Vean ustedes cómo cambian los tiempos: a todos los mortales nos juzgan en doble instancia, pero porque lo hacen jueces de inferior jerarquía que tienen siempre por encima a un superior, de modo que uno -el inferior- nos juzga en primera instancia, y el otro -el superior- en segunda. En otras palabras, porque el juez que nos juzga tiene siempre un superior jerárquico al cual acudir en apelación. Sin embargo, los congresistas, que son quienes dictan las leyes, dictaron hace mucho tiempo una -y una de carácter superior- para protegerse con un fuero: el de que a ellos solamente los pudiera investigar y juzgar un juez sin superior jerárquico, o sea, el máximo tribunal del país, es decir, la Corte Suprema de Justicia. Obviamente, que como por encima de esa Corte Suprema no había nadie, mal se habría podido establecer una segunda instancia, puesto que los estaba juzgando la máxima autoridad judicial del país. En eso justamente consistía el fuero. Era, mejor dicho, un privilegio.

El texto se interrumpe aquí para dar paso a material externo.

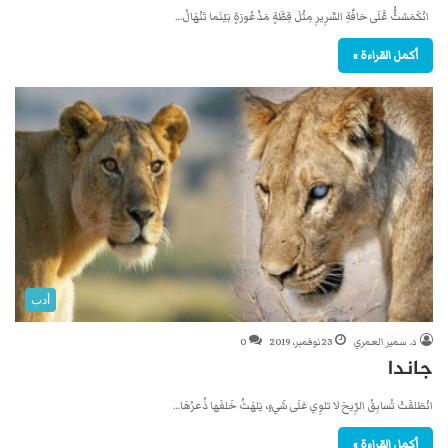
انْكَمَشتْْْ عَّلَى حَافّةِ السَّرِيرِ مِثْلَ قِطَّةٍ مَذْعُورَةٍ بَيْنَما تَنْهَالُ…
أكمل القراءة »
أدب
د. سمير العمري
23 نوفمبر، 2019
0
جاندا
انْطَلقَتْ تُسابِقُ الرِّيحَ لا تلوِي عَلَى شَيءٍ، يَلهَثُ خَلفَها ذُعرُهَا…
أكمل القراءة »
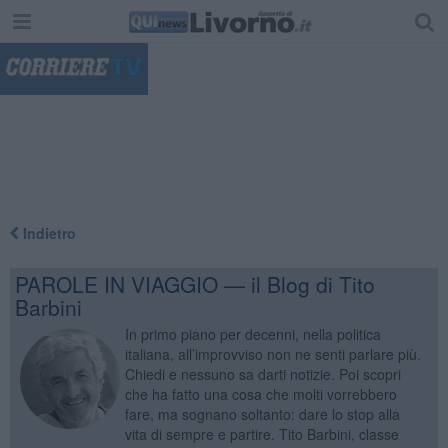
"
Indietro
PAROLE IN VIAGGIO — il Blog di Tito
Barbini
In primo piano per decenni, nella politica
italiana, all’improvviso non ne senti parlare più.
Chiedi e nessuno sa darti notizie. Poi scopri
che ha fatto una cosa che molti vorrebbero
fare, ma sognano soltanto: dare lo stop alla
vita di sempre e partire. Tito Barbini, classe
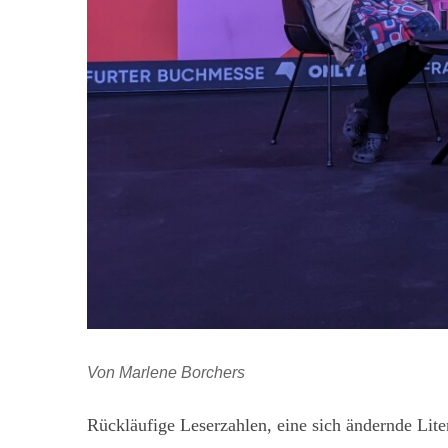
Von Marlene Borchers
Rückläufige Leserzahlen, eine sich ändernde Lite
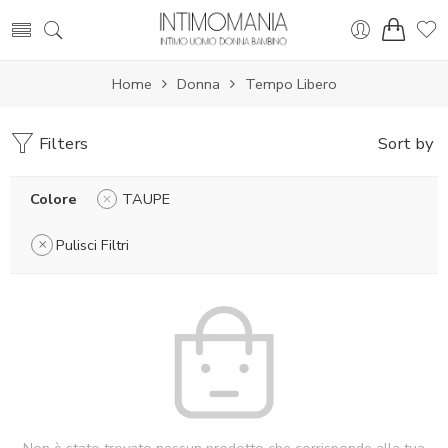
Home
Donna
Tempo Libero
Filters
Sort by
Colore
TAUPE
Pulisci Filtri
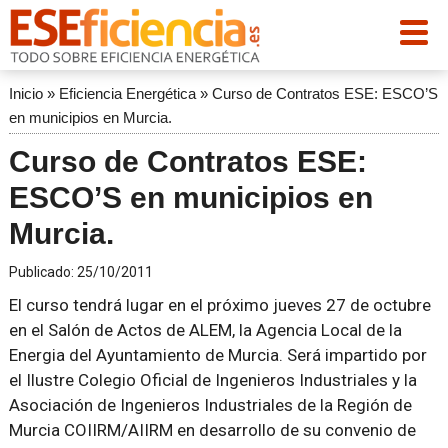
Inicio
»
Eficiencia Energética
»
Curso de Contratos ESE: ESCO’S
en municipios en Murcia.
Curso de Contratos ESE:
ESCO’S en municipios en
Murcia.
Publicado:
25/10/2011
El curso tendrá lugar en el próximo jueves 27 de octubre
en el Salón de Actos de ALEM, la Agencia Local de la
Energia del Ayuntamiento de Murcia. Será impartido por
el Ilustre Colegio Oficial de Ingenieros Industriales y la
Asociación de Ingenieros Industriales de la Región de
Murcia COIIRM/AIIRM en desarrollo de su convenio de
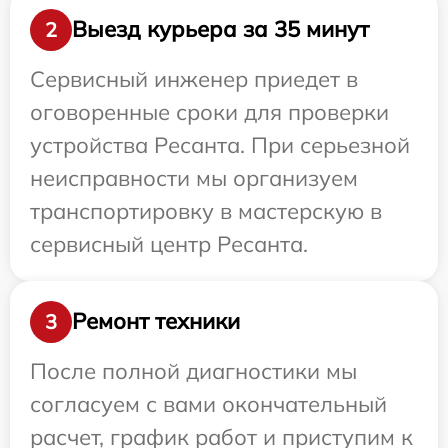
Выезд курьера за 35 минут
2
Сервисный инженер приедет в
оговоренные сроки для проверки
устройства Ресанта. При серьезной
неисправности мы организуем
транспортировку в мастерскую в
сервисный центр Ресанта.
Ремонт техники
3
После полной диагностики мы
согласуем с вами окончательный
расчет, график работ и приступим к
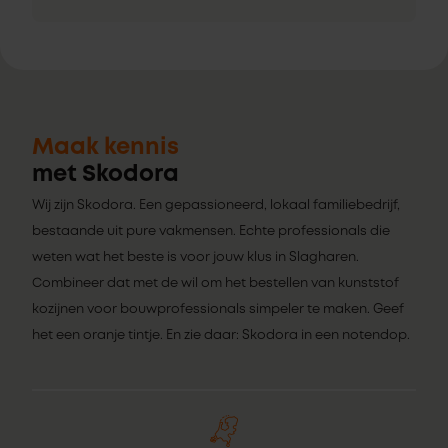
Maak kennis
met Skodora
Wij zijn Skodora. Een gepassioneerd, lokaal familiebedrijf,
bestaande uit pure vakmensen. Echte professionals die
weten wat het beste is voor jouw klus in Slagharen.
Combineer dat met de wil om het bestellen van kunststof
kozijnen voor bouwprofessionals simpeler te maken. Geef
het een oranje tintje. En zie daar: Skodora in een notendop.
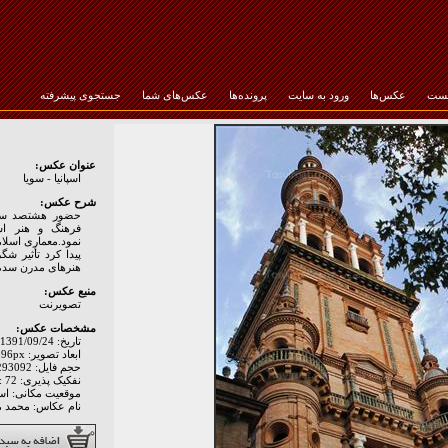
خست
عکس‌ها
ورود به سایت
پرونده‌ها
عکس‌های شما
جستجوی پیشرفته
رمز عبور :
عنوان عکس:
اسپانیا - سویا
شرح عکس:
حضور هشتصد سال
فرهنگ و هنر اسل
نمود.معماری اسلام
پیدا کرد تأثیر شگ
هنرهای مدرن سده
منبع عکس:
تصويرنت
مشخصات عکس:
تاریخ: 1391/09/24
ابعاد تصویر: 3264px * 4896px
حجم فایل: 7293092 Byte
نفکیک پذیری: Hor: 72 - Ver: 72
موقعیت مکانی: اسپان
نام عکاس: محمد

Ahora resulta que no. Que la Corte Suprema de Justicia se les volvió un tribunal que no les da garantías de imparcialidad y objetividad en el juzgamiento, y por ello están buscando una segunda instancia.

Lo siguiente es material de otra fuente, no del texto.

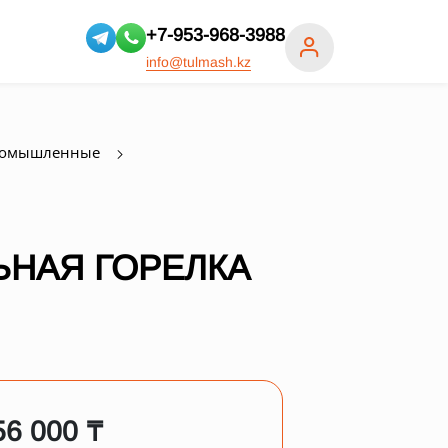
+7-953-968-3988
info@tulmash.kz
ромышленные
НАЯ ГОРЕЛКА
56 000 ₸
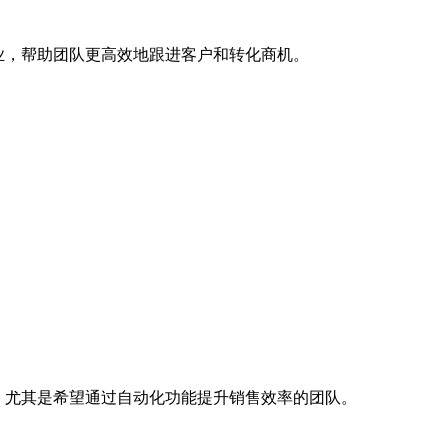
业，帮助团队更高效地跟进客户和转化商机。
，尤其是希望通过自动化功能提升销售效率的团队。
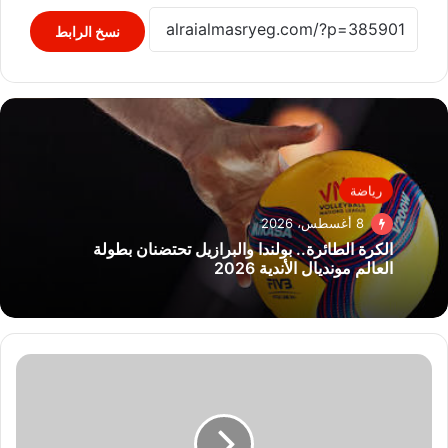
نسخ الرابط
رياضة
8 أغسطس، 2026
الكرة الطائرة.. بولندا والبرازيل تحتضنان بطولة
العالم مونديال الأندية 2026
«الثلاثة
الكبار»
الذين
لا
يضاهون..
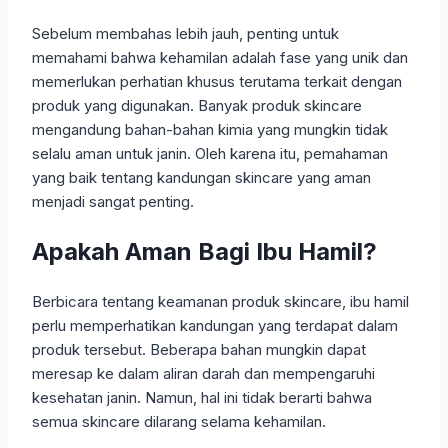
Sebelum membahas lebih jauh, penting untuk
memahami bahwa kehamilan adalah fase yang unik dan
memerlukan perhatian khusus terutama terkait dengan
produk yang digunakan. Banyak produk skincare
mengandung bahan-bahan kimia yang mungkin tidak
selalu aman untuk janin. Oleh karena itu, pemahaman
yang baik tentang kandungan skincare yang aman
menjadi sangat penting.
Apakah Aman Bagi Ibu Hamil?
Berbicara tentang keamanan produk skincare, ibu hamil
perlu memperhatikan kandungan yang terdapat dalam
produk tersebut. Beberapa bahan mungkin dapat
meresap ke dalam aliran darah dan mempengaruhi
kesehatan janin. Namun, hal ini tidak berarti bahwa
semua skincare dilarang selama kehamilan.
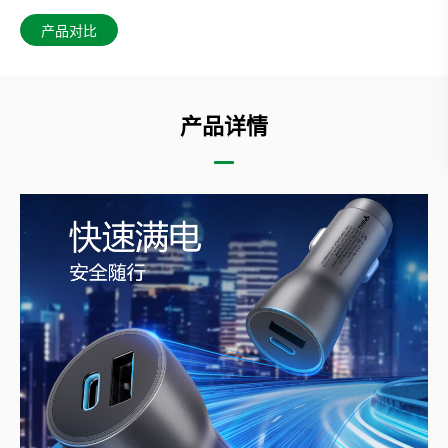
产品对比
产品详情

Pero lo que se pregunta, y con razón, el observador de la calle es lo siguiente: si la Corte Suprema, como institución, no sirve, si no brinda garantías, ¿por qué no la cierran? ¿O es que, acaso, los pobres presos colombianos anónimos, los Juan Pagas de siempre, los que han sido juzgados y condenados por delitos inclusive menos graves que los cometidos por los parlamentarios hipotéticamente acusados, sí tienen que resignarse a que los juzgue, nada menos que en casación, un tribunal que no brinda ni siquiera esa garantía mínima que debe ofrecer todo juez y que se llama imparcialidad?
Hay un fenómeno que no puede seguir creciendo en este país: el de que nadie acepta las instituciones y todos buscan sacarles el cuerpo, pero, igual, ellas continúan existiendo y su sostenimiento nos sigue costando un dineral, solo que somos los más pingos los que tenemos que resignarnos a seguir sometidos a ellas, pues los que tienen cómo hacerlo las eluden.
Ahí está el caso del Consejo Superior de la Judicatura Sala Jurisdiccional – Disciplinaria.
Para su cierre, hemos oído todos los argumentos habidos y por haber, pero nadie habla de los abogados a quienes esa corporación investigó, juzgó y sancionó (entre los cuales, aclaro, no estamos nosotros. O, al menos, no hasta ahora). A esos abogados ¿se les hizo en ese cuestionado Consejo Superior un juicio recto y justo? Es posible que sí. Es posible que no. Al menos parece que no se le hizo al abogado al que sancionaron disciplinariamente y cuya sanción fue dejada sin efecto, vía tutela, por la Corte Constitucional, caso que en este portal estaremos dando a conocer próximamente.
Yo no creo que haya que cerrar nada. Y no lo creo, porque tengo la más absoluta certeza de que el problema no es la Corte Suprema de Justicia como institución. El problema de la Corte Suprema, igual que el problema de los tribunales, que el problema de los juzgados, que el problema, en fin, de la justicia colombiana, lo hemos repetido muchas veces, es humano. El problema es si la gente que está llegando a las instituciones judiciales es la más indicada, si toda ella cumple su tarea con celeridad, dedicación, probidad, seriedad, profundidad y, sobre todo, verdadero sentido de justicia; si es gente que, de verdad, ahonda en el estudio de las denuncias, de las demandas, de los expedientes, de las pruebas, de los alegatos, de los recursos y, claro, de los libros donde está consignada la doctrina jurídica. Si es gente, digámoslo también, que respeta el Estado de Derecho, sus instituciones, la Constitución y las leyes, y, por supuesto, la doctrina constitucional. O si, por el contrario, es gente que antepone su ego, o sus intereses, o su prepotencia. Dicho de otro modo, si es gente que desempeña su labor con ética.
Sí: con ÉTICA, señoras y señores.
Porque es la ÉTICA, en últimas, el gran problema del Estado todo.
Incluidos también, por supuesto, el Ejecutivo y el Congreso.
¡Ah!, se nos olvidaba:
Acabamos de enterarnos de que, en el curso de la discusión sobre la reforma a la justicia, el Congreso aprobó que los magistrados de las Altas Cortes ya no permanecerán en sus cargos ocho años, sino doce.
En fin, saquen ustedes sus propias conclusiones.